Müdessir Suresi
Mustafa Cemil Kılıç Meali
Esirgeyen, Bağışlayan Allah'ın Adıyla...
- Ey örtüsüne bürünüp sarman elçim,
- Kalk ve insanları uyar.
- Yalnızca rabbini büyük tanı.
- Giysini temiz tut.
- Kötü şeyleri terk et.
- Yaptığın iyiliği çok görerek başa kakma.

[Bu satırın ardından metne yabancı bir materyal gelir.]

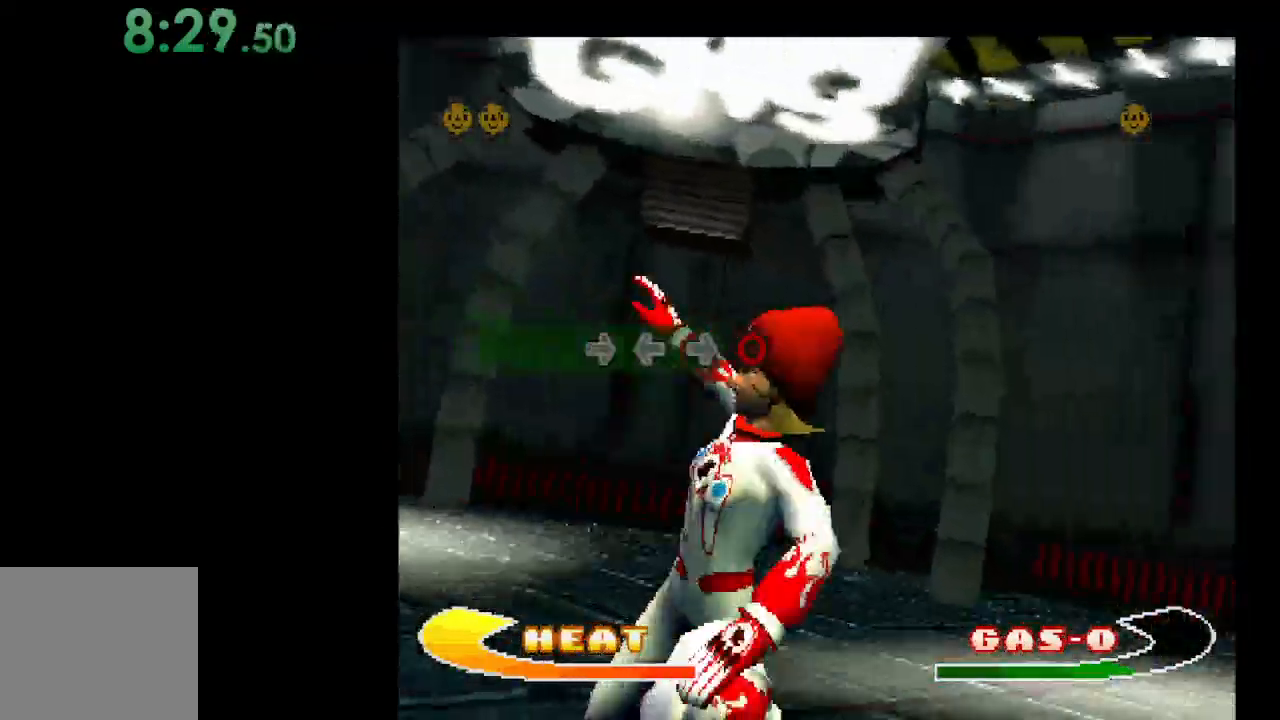
Gameplay with a controller (Xbox layout); each line is a JSON object with the inputs held at the frame after it. "events" lists button and stick changes between this image and that frame as [ms after this image, input, new state], when the widget could be followed in between. Not read: left_stick right_stick.
{"buttons": ["B"], "events": [[33, "DPAD_RIGHT", "down"], [200, "DPAD_RIGHT", "up"], [433, "A", "up"], [433, "B", "down"]]}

- Rabbinin rızasına ulaşmak için dirençli ol.
- Boruya üflendiği zaman,
- İşte o gün zorlu bir gündür.
- İnkarcılar için hiç kolay değildir.
- Kendisini tek olarak yarattığım o kişiyi sen bana bırak.
- Ki ben ona bol bir zenginlik verdim.
- Göz önünde duran oğullar verdim.
- Sayısız imkan ve fırsatları önüne serdim.
- O daha da vermemi bekliyor.
- Hayır, çünkü o ayetlerimize karşı inatçılık etti.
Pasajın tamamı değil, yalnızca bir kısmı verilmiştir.